My Son’s Warning at the Airport Changed Everything

My Son’s Warning at the Airport Changed Everything

The firefighters arrived fast, red and blue lights strobing through the trees, sirens slicing the night open. Neighbors spilled onto porches in robes and slippers, hands covering mouths, phones held up like shields. Someone shouted my name once, like calling it loudly could pull me out of the flames.

I stayed hidden.

My body wouldn’t move. It was like my muscles had turned to stone, as if movement itself might make the scene real.

Kenzo pressed against my side, small and trembling, his face buried in my jacket. He was crying without noise, the way children do when they’re trying to be brave for an adult who looks like she’s about to fall apart.

I stared at the house, our house, and watched it change shape. The flames made it look alive, like a creature with a mouth that kept widening. The curtains went first, then the living room windows exploded outward with a sharp pop, heat rippling across the street even from where we were. The upstairs glowed and then caught, the fire climbing as if it knew exactly where to go.

Kenzo’s room was on that side.

My knees buckled. I sank down hard onto the curb, the concrete cold through my clothes. I heard myself breathing, fast and shallow, like I’d just run. The smell of smoke clung to the back of my throat.

My phone still sat open in my palm, Quasi’s text shining bright and cheerful.

Just landed. Hope you and Kenzo are sleeping well. Love you guys.

A poison lullaby.

He was building the alibi while the house burned. He was on the other end of the country making sure his timeline was clean, while men with a key walked through our front door.

My stomach rolled. I turned my head and vomited into the gutter, sharp and sour, the kind of sickness that comes from your body realizing the world is no longer safe.

Kenzo’s hands patted my back, uncertain. He was trying to comfort me like I was the child.

“I’m sorry, Mama,” he whispered. “I’m sorry.”

I wiped my mouth on my sleeve and pulled him into me, holding him tight enough to feel his heartbeat.

“No,” I said hoarsely. “No, baby. You saved us.”

He didn’t answer. He just clung to me, shaking.

Across the street, the fire chief barked orders. Hoses unfurled with a slap against pavement. Water hit the flames with a violent hiss, steam rising in thick waves. The night was full of noise, but the world inside me had gone eerily quiet.
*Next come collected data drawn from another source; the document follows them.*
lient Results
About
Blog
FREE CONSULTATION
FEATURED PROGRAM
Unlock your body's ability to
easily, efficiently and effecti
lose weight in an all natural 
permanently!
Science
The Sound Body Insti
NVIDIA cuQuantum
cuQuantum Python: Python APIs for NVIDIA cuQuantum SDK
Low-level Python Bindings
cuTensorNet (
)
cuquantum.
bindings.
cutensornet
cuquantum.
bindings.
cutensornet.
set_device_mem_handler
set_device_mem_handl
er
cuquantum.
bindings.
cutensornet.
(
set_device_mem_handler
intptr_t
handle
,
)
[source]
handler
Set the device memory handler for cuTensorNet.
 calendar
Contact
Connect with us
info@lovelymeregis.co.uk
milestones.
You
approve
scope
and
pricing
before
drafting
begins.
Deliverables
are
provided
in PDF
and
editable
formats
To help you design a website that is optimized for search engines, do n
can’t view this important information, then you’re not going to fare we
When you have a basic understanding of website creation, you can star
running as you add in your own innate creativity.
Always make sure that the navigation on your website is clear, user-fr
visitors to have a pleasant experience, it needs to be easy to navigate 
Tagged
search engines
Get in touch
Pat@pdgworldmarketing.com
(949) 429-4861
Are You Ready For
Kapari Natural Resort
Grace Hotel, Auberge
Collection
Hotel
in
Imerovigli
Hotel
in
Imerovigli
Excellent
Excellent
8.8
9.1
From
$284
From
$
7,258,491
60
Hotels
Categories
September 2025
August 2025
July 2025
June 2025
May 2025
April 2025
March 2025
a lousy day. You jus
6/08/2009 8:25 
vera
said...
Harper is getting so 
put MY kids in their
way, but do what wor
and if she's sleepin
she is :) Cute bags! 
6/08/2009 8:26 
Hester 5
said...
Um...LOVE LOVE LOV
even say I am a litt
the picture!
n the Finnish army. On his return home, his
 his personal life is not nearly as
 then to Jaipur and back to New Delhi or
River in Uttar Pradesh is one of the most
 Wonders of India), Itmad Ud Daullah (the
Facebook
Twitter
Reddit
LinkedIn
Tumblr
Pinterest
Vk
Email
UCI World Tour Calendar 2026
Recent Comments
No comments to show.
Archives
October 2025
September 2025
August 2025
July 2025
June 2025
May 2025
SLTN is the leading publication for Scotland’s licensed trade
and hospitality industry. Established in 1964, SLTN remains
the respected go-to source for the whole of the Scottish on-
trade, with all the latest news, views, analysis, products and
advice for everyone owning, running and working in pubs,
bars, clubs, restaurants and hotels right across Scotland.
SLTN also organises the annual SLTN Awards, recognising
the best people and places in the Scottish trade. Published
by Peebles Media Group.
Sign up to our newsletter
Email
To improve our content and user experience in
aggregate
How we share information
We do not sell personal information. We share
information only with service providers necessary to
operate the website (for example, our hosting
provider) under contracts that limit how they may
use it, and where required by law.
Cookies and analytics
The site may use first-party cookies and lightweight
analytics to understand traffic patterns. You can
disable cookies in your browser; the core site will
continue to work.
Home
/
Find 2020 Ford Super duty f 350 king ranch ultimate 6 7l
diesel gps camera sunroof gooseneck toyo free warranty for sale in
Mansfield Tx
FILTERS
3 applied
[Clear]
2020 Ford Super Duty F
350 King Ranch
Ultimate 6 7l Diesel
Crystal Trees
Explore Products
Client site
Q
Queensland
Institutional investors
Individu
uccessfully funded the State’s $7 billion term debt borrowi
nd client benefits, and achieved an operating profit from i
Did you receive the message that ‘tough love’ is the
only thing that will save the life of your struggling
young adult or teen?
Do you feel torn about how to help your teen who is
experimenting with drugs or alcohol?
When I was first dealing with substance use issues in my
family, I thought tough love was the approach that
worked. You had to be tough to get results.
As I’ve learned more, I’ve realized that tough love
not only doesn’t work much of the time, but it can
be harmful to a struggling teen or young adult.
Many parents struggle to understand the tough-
I looked down at Kenzo’s face, wet with tears and shining under the faint streetlight.

“What are we going to do now, Mama?” he asked, voice barely above a breath.

I had no answer.

Because the question wasn’t just where we would sleep. It was who we could trust. Where we could go that Quasi couldn’t reach. How you survive the moment you realize the person you married is capable of erasing you with a smile on his face.

If I called the police right now, what would I say?

My husband tried to kill me.

He’s in Chicago.

He has an alibi.

I watched our house burn.

And I have a six-year-old as my witness.

In a city that loved Quasi, respected Quasi, admired Quasi, where he shook hands at charity events and posted perfect family photos that made older women comment things like, “Beautiful Black family,” and “God is good.”

They would look at me like I’d lost my mind.